» Consigne
Dans le texte sur la libération à l'essai des personnes internées, relevez toutes les années de publication des références bibliographiques citées entre parenthèses.

Le régime des personnes internées est organisé par la loi belge du 5 mai 2014 relative à l’internement des personnes (entrée en vigueur le 1er octobre 2016). Plus particulièrement, la thèse prend pour objet d’étude la libération à l’essai des personnes internées (art. 25 de la loi de 2014) : étape obligatoire du parcours d’internement et dernier sas avant la libération définitive, celle-ci s’exécute dans différents cadres selon le degré d’autonomie de la personne (hôpital psychiatrique, habitation protégée, à domicile, etc.) et s’accompagne de conditions et/ou d’obligations probatoires pour une durée de trois ans minimum. Si beaucoup de travaux se sont déjà penchés sur l’internement en Belgique et ses enjeux, peu se sont intéressés à l’étape de la « sortie » de l’internement et aux questions de savoir, d’une part, comment les professionnels évaluent concrètement la capacité des individus à sortir de la mesure d’internement et à se réinsérer, et d’autre part, comment les personnes internées vivent leur trajectoire ainsi orientée.

Sur la base d’une approche ancrée dans la sociologie des professions (Champy 2012 ; Ravond, Vidal-Naquet, 2018 ; etc.) et une socio-anthropologie du handicap et de la santé mentale (Ville, Fillion, Ravaud, 2020 ; Velpry, 2008 ; etc. ), cette recherche se décline en deux volets : dans un premier temps, il s’agira, d’une part, de mieux saisir comment les professionnel-le-s de la santé mentale, intervenant notamment au stade de la libération à l’essai, prennent en charge une personne internée. Le « dispositif responsabilisant » qu’est la libération à l’essai fait appel aux « capacités d’autonomisation » de l’individu interné (Cartuyvels in Cantelli et Genard, 2007) qui doit prouver qu’il est capable de mener à bien son projet de réinsertion en vue d’une libération définitive. Ce champ semble être en effet traversé par une attente en termes d’autonomie des individus sous mesure judiciaire, alors étiquetés comme « troublés » et « à risque ». Le trouble mental doit suffisamment être stabilisé et le risque de commettre de nouvelles infractions doit être considérablement réduit, ce qui implique de mobiliser des outils d’évaluation de l’autonomie, du « trouble » et du risque. Dans un second temps, il s’agira d’analyser les implications de ces pratiques sur l’expérience vécue des personnes internées en libération à l’essai.

» Documents fournis
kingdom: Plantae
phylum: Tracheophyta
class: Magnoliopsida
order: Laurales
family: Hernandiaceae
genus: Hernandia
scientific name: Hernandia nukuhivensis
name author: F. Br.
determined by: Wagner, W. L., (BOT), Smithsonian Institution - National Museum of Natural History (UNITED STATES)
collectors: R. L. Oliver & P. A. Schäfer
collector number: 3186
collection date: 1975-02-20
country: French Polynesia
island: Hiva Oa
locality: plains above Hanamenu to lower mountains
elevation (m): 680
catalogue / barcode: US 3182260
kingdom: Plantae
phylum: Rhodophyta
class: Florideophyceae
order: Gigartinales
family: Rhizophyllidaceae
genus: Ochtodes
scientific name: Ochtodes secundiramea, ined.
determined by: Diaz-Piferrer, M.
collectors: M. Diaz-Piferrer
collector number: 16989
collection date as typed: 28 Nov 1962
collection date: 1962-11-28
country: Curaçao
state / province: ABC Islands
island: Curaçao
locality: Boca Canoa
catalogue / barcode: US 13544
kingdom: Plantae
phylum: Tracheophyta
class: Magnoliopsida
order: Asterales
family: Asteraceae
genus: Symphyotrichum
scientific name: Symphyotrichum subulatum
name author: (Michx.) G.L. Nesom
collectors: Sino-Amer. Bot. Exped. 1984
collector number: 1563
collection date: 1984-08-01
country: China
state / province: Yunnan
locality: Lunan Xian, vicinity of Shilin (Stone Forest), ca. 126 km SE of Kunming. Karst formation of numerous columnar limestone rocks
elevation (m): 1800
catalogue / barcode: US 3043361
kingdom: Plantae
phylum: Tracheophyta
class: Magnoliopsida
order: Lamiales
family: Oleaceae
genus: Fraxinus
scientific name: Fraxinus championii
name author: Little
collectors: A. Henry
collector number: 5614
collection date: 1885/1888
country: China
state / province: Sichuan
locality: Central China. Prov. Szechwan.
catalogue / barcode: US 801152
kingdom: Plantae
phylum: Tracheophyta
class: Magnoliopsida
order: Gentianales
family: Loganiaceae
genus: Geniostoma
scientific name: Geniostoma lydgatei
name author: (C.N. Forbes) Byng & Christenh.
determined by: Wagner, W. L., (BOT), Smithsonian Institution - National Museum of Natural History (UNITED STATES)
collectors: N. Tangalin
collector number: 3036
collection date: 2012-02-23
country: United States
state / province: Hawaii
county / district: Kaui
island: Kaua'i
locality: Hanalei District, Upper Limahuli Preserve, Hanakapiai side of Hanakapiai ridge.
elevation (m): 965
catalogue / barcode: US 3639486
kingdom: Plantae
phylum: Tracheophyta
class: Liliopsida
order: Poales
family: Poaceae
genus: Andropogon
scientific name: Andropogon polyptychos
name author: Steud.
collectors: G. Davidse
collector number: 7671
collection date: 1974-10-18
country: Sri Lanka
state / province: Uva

» Corrigé
2012, 2018, 2020, 2008, 2007